The findings have methodological, policy and theoretical implications. The most significant of these is that ‘linking social capital’ in the form of authentic ‘power with’ and enduring local governance arrangements can be potent in resolving transport disadvantage. This model of governance has been successful in delivering new transport infrastructure and services designed by residents in response to local transport need.

Title: Transport Justice in the Suburbs: leveraging social capital to alleviate transport disadvantage

When: 17 September 2019 12:00pm–1:00pm

Where: Room 314/315, Steele Building (#03)

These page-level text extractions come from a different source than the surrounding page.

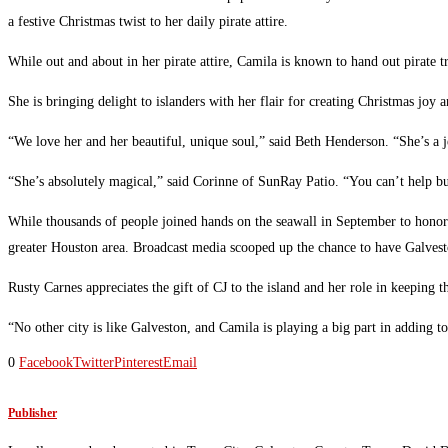
a festive Christmas twist to her daily pirate attire.
While out and about in her pirate attire, Camila is known to hand out pirate t
She is bringing delight to islanders with her flair for creating Christmas joy
“We love her and her beautiful, unique soul,” said Beth Henderson. “She’s a 
“She’s absolutely magical,” said Corinne of SunRay Patio. “You can’t help b
While thousands of people joined hands on the seawall in September to honor 
greater Houston area. Broadcast media scooped up the chance to have Galveston
Rusty Carnes appreciates the gift of CJ to the island and her role in keeping 
“No other city is like Galveston, and Camila is playing a big part in adding t
0
Facebook
Twitter
Pinterest
Email
Publisher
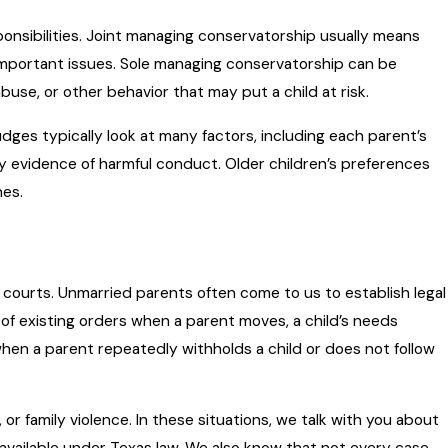
ponsibilities. Joint managing conservatorship usually means
 important issues. Sole managing conservatorship can be
use, or other behavior that may put a child at risk.
udges typically look at many factors, including each parent’s
ny evidence of harmful conduct. Older children’s preferences
hes.
g courts. Unmarried parents often come to us to establish legal
n of existing orders when a parent moves, a child’s needs
when a parent repeatedly withholds a child or does not follow
r family violence. In these situations, we talk with you about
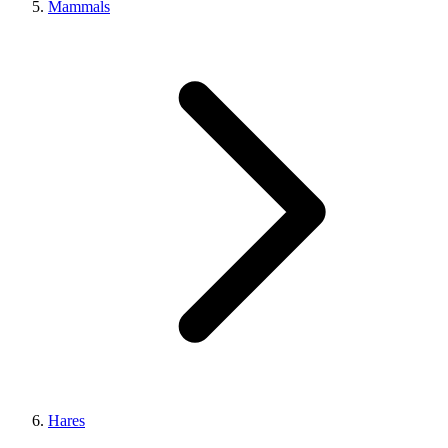
Mammals
Hares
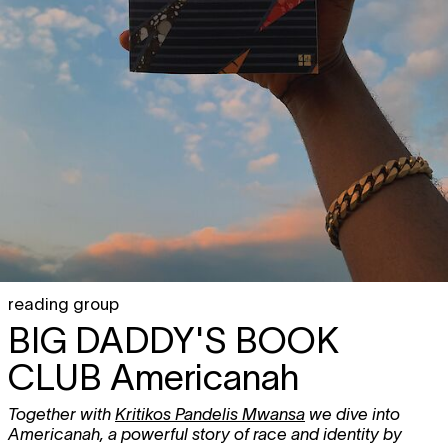
reading group
BIG DADDY'S BOOK
CLUB
Americanah
Together with
Kritikos Pandelis Mwansa
we dive into
Americanah, a powerful story of race and identity by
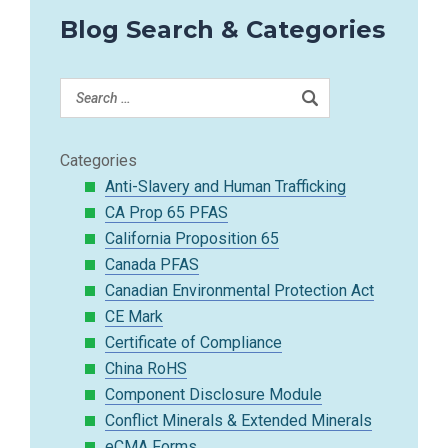
Blog Search & Categories
Categories
Anti-Slavery and Human Trafficking
CA Prop 65 PFAS
California Proposition 65
Canada PFAS
Canadian Environmental Protection Act
CE Mark
Certificate of Compliance
China RoHS
Component Disclosure Module
Conflict Minerals & Extended Minerals
eCMA Forms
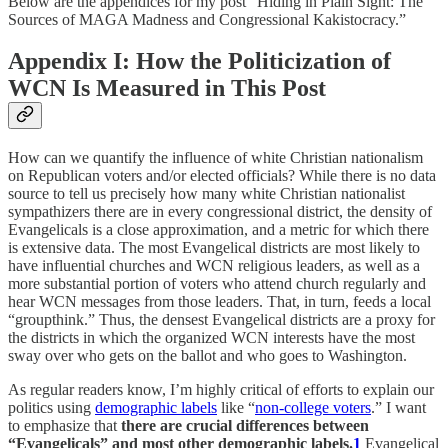
Below are the appendices for my post “Hiding in Plain Sight: The
Sources of MAGA Madness and Congressional Kakistocracy.”
Appendix I: How the Politicization of
WCN Is Measured in This Post
How can we quantify the influence of white Christian nationalism
on Republican voters and/or elected officials? While there is no data
source to tell us precisely how many white Christian nationalist
sympathizers there are in every congressional district, the density of
Evangelicals is a close approximation, and a metric for which there
is extensive data. The most Evangelical districts are most likely to
have influential churches and WCN religious leaders, as well as a
more substantial portion of voters who attend church regularly and
hear WCN messages from those leaders. That, in turn, feeds a local
“groupthink.” Thus, the densest Evangelical districts are a proxy for
the districts in which the organized WCN interests have the most
sway over who gets on the ballot and who goes to Washington.
As regular readers know, I’m highly critical of efforts to explain our
politics using
demographic labels
like “
non-college voters
.” I want
to emphasize that
there are crucial differences between
“Evangelicals” and most other demographic labels.
1
Evangelical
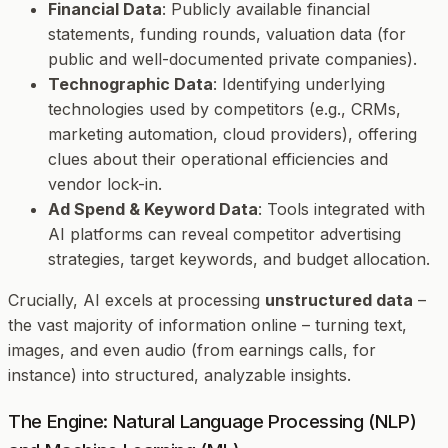
Financial Data
: Publicly available financial
statements, funding rounds, valuation data (for
public and well-documented private companies).
Technographic Data
: Identifying underlying
technologies used by competitors (e.g., CRMs,
marketing automation, cloud providers), offering
clues about their operational efficiencies and
vendor lock-in.
Ad Spend & Keyword Data
: Tools integrated with
AI platforms can reveal competitor advertising
strategies, target keywords, and budget allocation.
Crucially, AI excels at processing
unstructured data
–
the vast majority of information online – turning text,
images, and even audio (from earnings calls, for
instance) into structured, analyzable insights.
The Engine: Natural Language Processing (NLP)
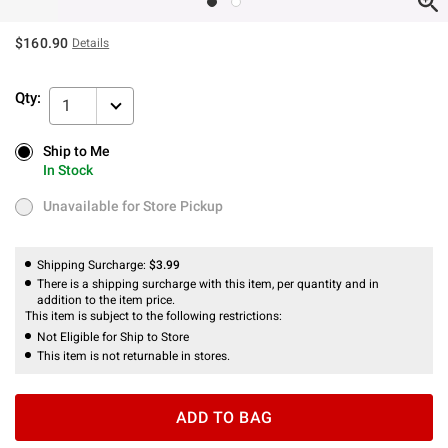
$160.90
Details
Qty:
1
Ship to Me
Ship to Me
In Stock
In Stock
Unavailable for Store Pickup
Unavailable for Store Pickup
Shipping Surcharge:
$3.99
There is a shipping surcharge with this item, per quantity and in
addition to the item price.
This item is subject to the following restrictions:
Not Eligible for Ship to Store
This item is not returnable in stores.
ADD TO BAG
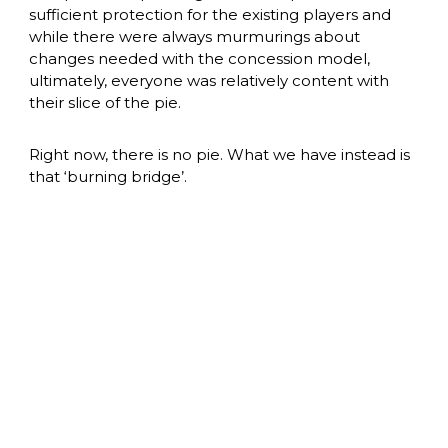
sufficient protection for the existing players and 
while there were always murmurings about 
changes needed with the concession model, 
ultimately, everyone was relatively content with 
their slice of the pie. 
Right now, there is no pie. What we have instead is 
that ‘burning bridge’. 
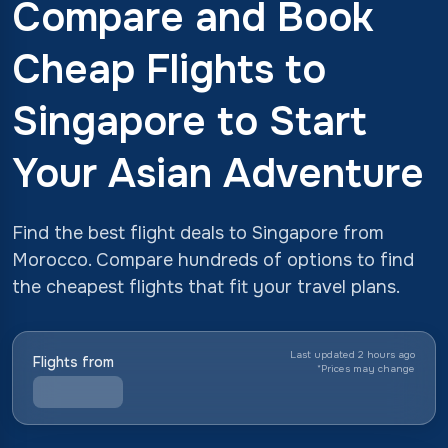
Compare and Book
Cheap Flights to
Singapore to Start
Your Asian Adventure
Find the best flight deals to Singapore from
Morocco. Compare hundreds of options to find
the cheapest flights that fit your travel plans.
Last updated 2 hours ago
Flights from
*
Prices may change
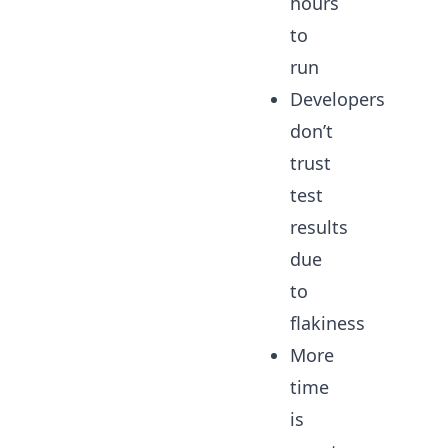
hours
to
run
Developers
don’t
trust
test
results
due
to
flakiness
More
time
is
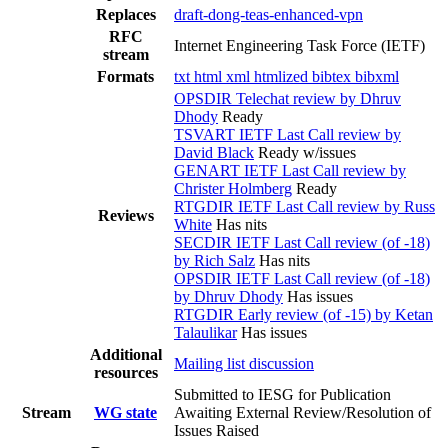
Replaces
draft-dong-teas-enhanced-vpn
RFC
Internet Engineering Task Force (IETF)
stream
Formats
txt
html
xml
htmlized
bibtex
bibxml
OPSDIR Telechat review by Dhruv
Dhody
Ready
TSVART IETF Last Call review by
David Black
Ready w/issues
GENART IETF Last Call review by
Christer Holmberg
Ready
RTGDIR IETF Last Call review by Russ
Reviews
White
Has nits
SECDIR IETF Last Call review (of -18)
by Rich Salz
Has nits
OPSDIR IETF Last Call review (of -18)
by Dhruv Dhody
Has issues
RTGDIR Early review (of -15) by Ketan
Talaulikar
Has issues
Additional
Mailing list discussion
resources
Submitted to IESG for Publication
Stream
WG state
Awaiting External Review/Resolution of
Issues Raised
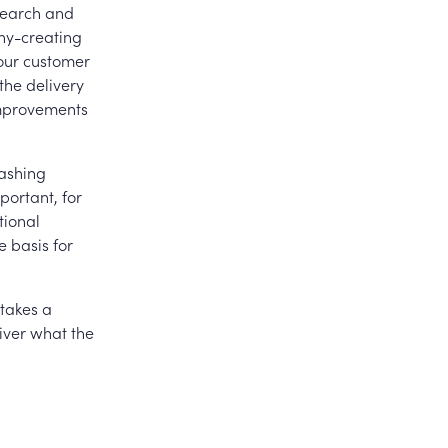
esearch and
thy-creating
your customer
the delivery
improvements
eashing
portant, for
tional
e basis for
 takes a
iver what the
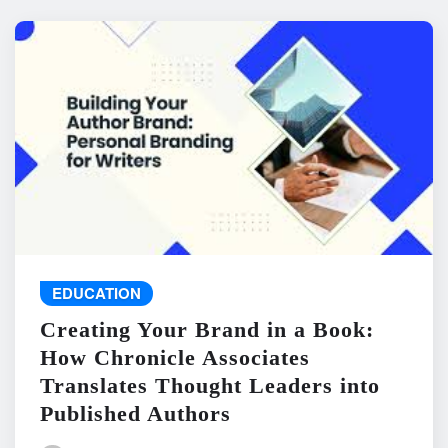
EDUCATION
Creating Your Brand in a Book:
How Chronicle Associates
Translates Thought Leaders into
Published Authors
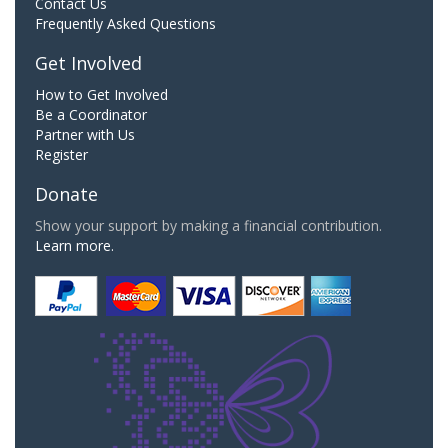
Contact Us
Frequently Asked Questions
Get Involved
How to Get Involved
Be a Coordinator
Partner with Us
Register
Donate
Show your support by making a financial contribution.
Learn more.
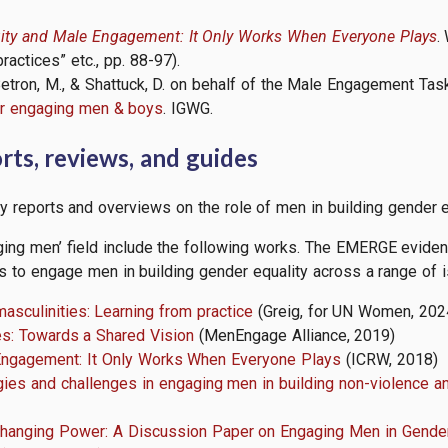
ity and Male Engagement: It Only Works When Everyone Plays
.
ctices” etc., pp. 88-97).
., Betron, M., & Shattuck, D. on behalf of the Male Engagement 
for engaging men & boys
. IGWG.
ts, reviews, and guides
y reports and overviews on the role of men in building gender e
ing men’ field include the following works. The EMERGE evidenc
s to engage men in building gender equality across a range of 
masculinities: Learning from practice
(Greig, for UN Women, 202
es: Towards a Shared Vision
(MenEngage Alliance, 2019)
Engagement: It Only Works When Everyone Plays
(ICRW, 2018)
gies and challenges in engaging men in building non-violence a
Changing Power: A Discussion Paper on Engaging Men in Gender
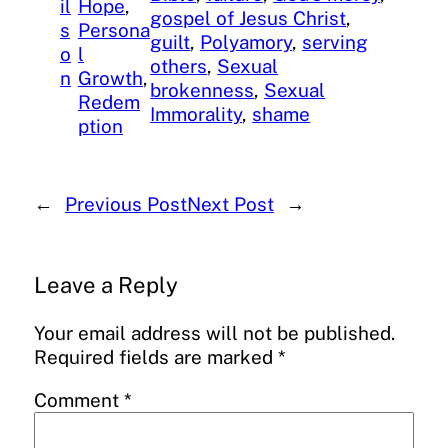
il
Hope
, 
gospel of Jesus Christ
, 
s
Persona
guilt
, 
Polyamory
, 
serving
o
l
others
, 
Sexual
n
Growth
, 
brokenness
, 
Sexual
Redem
Immorality
, 
shame
ption
←
Previous Post
Next Post
→
Leave a Reply
Your email address will not be published.
Required fields are marked
*
Comment
*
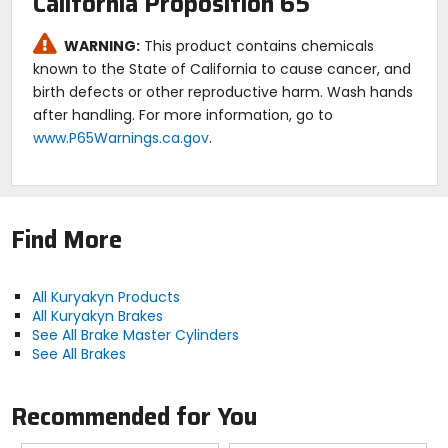
California Proposition 65
WARNING:
This product contains chemicals
known to the State of California to cause cancer, and
birth defects or other reproductive harm. Wash hands
after handling. For more information, go to
www.P65Warnings.ca.gov
.
Find More
All Kuryakyn Products
All Kuryakyn Brakes
See All Brake Master Cylinders
See All Brakes
Recommended for You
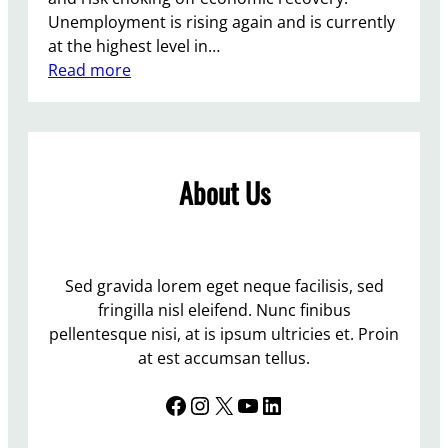
Unemployment is rising again and is currently
at the highest level in…
:
Read more
T
h
e
T
About Us
o
r
i
e
s
Sed gravida lorem eget neque facilisis, sed
f
fringilla nisl eleifend. Nunc finibus
l
pellentesque nisi, at is ipsum ultricies et. Proin
o
at est accumsan tellus.
u
Facebook
Instagram
X
YouTube
LinkedIn
n
d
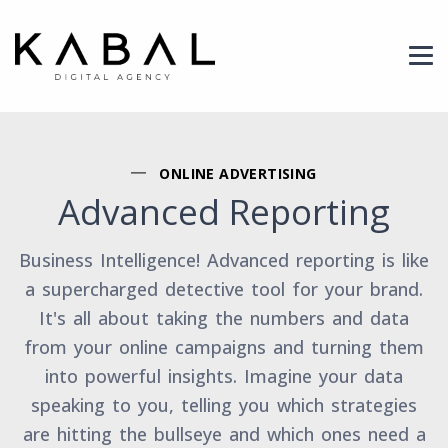
Header Logo
ONLINE ADVERTISING
Advanced Reporting
Business Intelligence! Advanced reporting is like
a supercharged detective tool for your brand.
It's all about taking the numbers and data
from your online campaigns and turning them
into powerful insights. Imagine your data
speaking to you, telling you which strategies
are hitting the bullseye and which ones need a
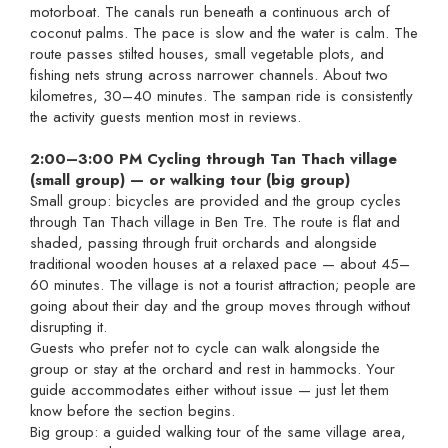
motorboat. The canals run beneath a continuous arch of
coconut palms. The pace is slow and the water is calm. The
route passes stilted houses, small vegetable plots, and
fishing nets strung across narrower channels. About two
kilometres, 30–40 minutes. The sampan ride is consistently
the activity guests mention most in reviews.
2:00–3:00 PM Cycling through Tan Thach village
(small group) — or walking tour (big group)
Small group: bicycles are provided and the group cycles
through Tan Thach village in Ben Tre. The route is flat and
shaded, passing through fruit orchards and alongside
traditional wooden houses at a relaxed pace — about 45–
60 minutes. The village is not a tourist attraction; people are
going about their day and the group moves through without
disrupting it.
Guests who prefer not to cycle can walk alongside the
group or stay at the orchard and rest in hammocks. Your
guide accommodates either without issue — just let them
know before the section begins.
Big group: a guided walking tour of the same village area,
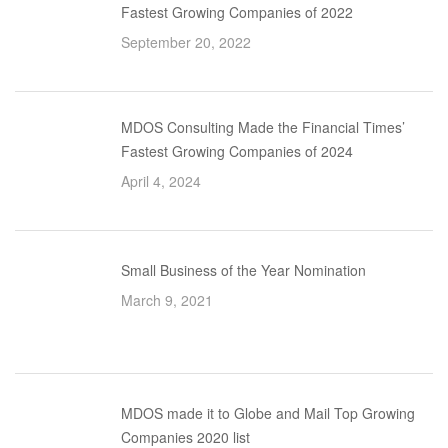
Fastest Growing Companies of 2022
September 20, 2022
MDOS Consulting Made the Financial Times’
Fastest Growing Companies of 2024
April 4, 2024
Small Business of the Year Nomination
March 9, 2021
MDOS made it to Globe and Mail Top Growing
Companies 2020 list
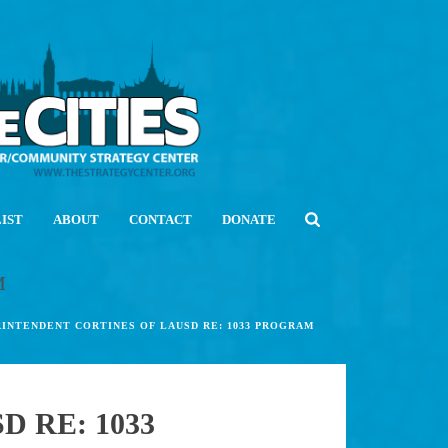
LIST
ABOUT
CONTACT
DONATE
M
RINTENDENT CORTINES OF LAUSD RE: 1033 PROGRAM
 RE: 1033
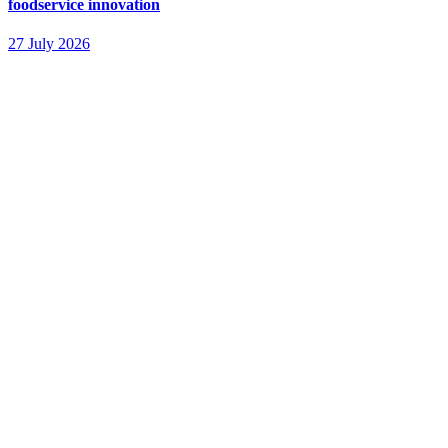
foodservice innovation
27 July 2026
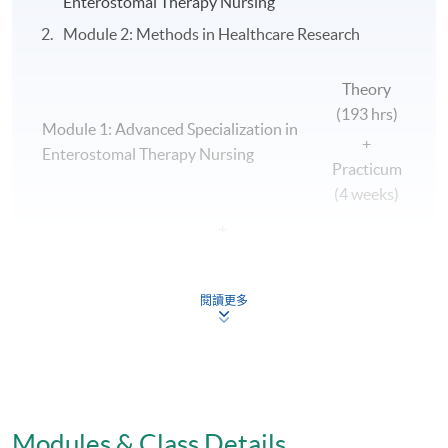
Enterostomal Therapy Nursing
Module 2: Methods in Healthcare Research
Theory
(193 hrs)
Module 1: Advanced Specialization in
+
Enterostomal Therapy Nursing
Practicum
(4 weeks)
+
Module 2: Methods in Healthcare
Theory (48
Research
hrs)
閱讀更多
|
v
Postgraduate Diploma in Advanced Nursing
Practice (Enterostomal Therapy Nursing)
Modules & Class Details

Presenter: Laurel Johnson is an academic in the urban planning program. Laurel has undertaken over 50 research projects as Director of her consultancy service and as an academic. In 2004, for the first time in Australia, Laurel applied community mapping in transport disadvantage research in communities in the south west of the Brisbane metropolis. That research received significant media, public and Government interest and it led to local transport infrastructure and service improvements in the case study communities. At the time, she was a Senior Research Fellow in the Urban Research Program at Griffith University. In 2017, Laurel returned to one of these communities to undertake longitudinal transport research. In this seminar, Laurel will share her longitudinal transport disadvantage research methods and findings. In particular, she will present her iterative mixed methods approach and promote the role of linking social capital in improving mobility in areas of entrenched transport disadvantage. The seminar will provoke reflection on the impact of University research and the University researcher in transformative research for social justice.